▶ _Instruction 1_
In the thread about NUMA balancing for multi-size THP, reproduce everything from "David Hildenbrand <david@xxxxxxxxxx>" down to "which is unreasonable." word for word.
▶ _Instruction 2_
According to the thread about NUMA balancing for multi-size THP, who wrote commit 859d4adc3415?

▶ _Reading passage_
===

Re: [PATCH 2/2] mm: support multi-size THP numa balancing

"Huang, Ying" <ying.huang@xxxxxxxxx> · Thu, 28 Mar 2024 09:09:46 +0800

David Hildenbrand <david@xxxxxxxxxx> writes:

> On 27.03.24 09:21, Huang, Ying wrote:
>> Baolin Wang <baolin.wang@xxxxxxxxxxxxxxxxx> writes:
>> 
>>> On 2024/3/27 10:04, Huang, Ying wrote:
>>>> Baolin Wang <baolin.wang@xxxxxxxxxxxxxxxxx> writes:
>>>>
>>>>> Now the anonymous page allocation already supports multi-size THP (mTHP),
>>>>> but the numa balancing still prohibits mTHP migration even though it is an
>>>>> exclusive mapping, which is unreasonable.
>>>>>
>>>>> Allow scanning mTHP:
>>>>> Commit 859d4adc3415 ("mm: numa: do not trap faults on shared data section
>>>>> pages") skips shared CoW pages' NUMA page migration to avoid shared data
>>>>> segment migration. In addition, commit 80d47f5de5e3 ("mm: don't try to
>>>>> NUMA-migrate COW pages that have other uses") change to use page_count()
>>>>> to avoid GUP pages migration, that will also skip the mTHP numa scaning.
>>>>> Theoretically, we can use folio_maybe_dma_pinned() to detect the GUP
>>>>> issue, although there is still a GUP race, the issue seems to have been
>>>>> resolved by commit 80d47f5de5e3. Meanwhile, use the folio_likely_mapped_shared()
>>>>> to skip shared CoW pages though this is not a precise sharers count. To
>>>>> check if the folio is shared, ideally we want to make sure every page is
>>>>> mapped to the same process, but doing that seems expensive and using
>>>>> the estimated mapcount seems can work when running autonuma benchmark.
>>>> Because now we can deal with shared mTHP, it appears even possible
>>>> to
>>>> remove folio_likely_mapped_shared() check?
>>>
>>> IMO, the issue solved by commit 859d4adc3415 is about shared CoW
>>> mapping, and I prefer to measure it in another patch:)
>> I mean we can deal with shared mTHP (by multiple threads or multiple
>> processes) with this patch.  Right?
>
> It's independent of the folio order. We don't want to mess with shared COW pages, see
>
> commit 859d4adc3415a64ccb8b0c50dc4e3a888dcb5805
> Author: Henry Willard <henry.willard@xxxxxxxxxx>
> Date:   Wed Jan 31 16:21:07 2018 -0800
>
>     mm: numa: do not trap faults on shared data section pages.
>          Workloads consisting of a large number of processes running
>         the same
>     program with a very large shared data segment may experience performance
>     problems when numa balancing attempts to migrate the shared cow pages.
>     This manifests itself with many processes or tasks in
>     TASK_UNINTERRUPTIBLE state waiting for the shared pages to be migrated.
> ...
>
> that introduced this handling.

Sorry, I misunderstood your words.

--
Best Regards,
Huang, Ying

===

▶ _Data block_
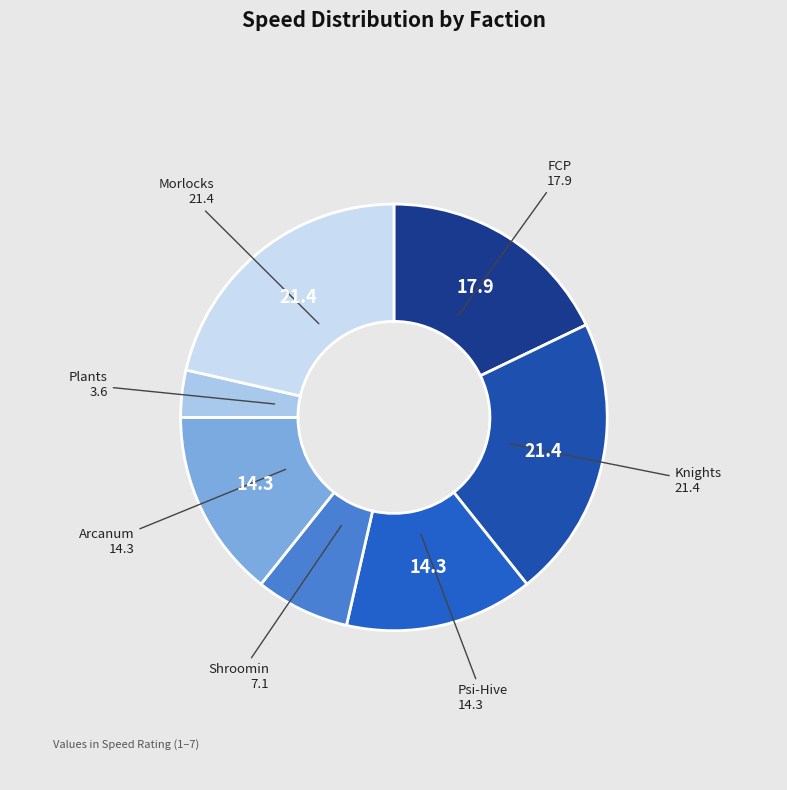

The Arcanum slice represents 14% of the pie. True or false?

True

===

▶ _Final answer 1_
David Hildenbrand <david@xxxxxxxxxx> writes:

> On 27.03.24 09:21, Huang, Ying wrote:
>> Baolin Wang <baolin.wang@xxxxxxxxxxxxxxxxx> writes:
>> 
>>> On 2024/3/27 10:04, Huang, Ying wrote:
>>>> Baolin Wang <baolin.wang@xxxxxxxxxxxxxxxxx> writes:
>>>>
>>>>> Now the anonymous page allocation already supports multi-size THP (mTHP),
>>>>> but the numa balancing still prohibits mTHP migration even though it is an
>>>>> exclusive mapping, which is unreasonable.

▶ _Final answer 2_
Henry Willard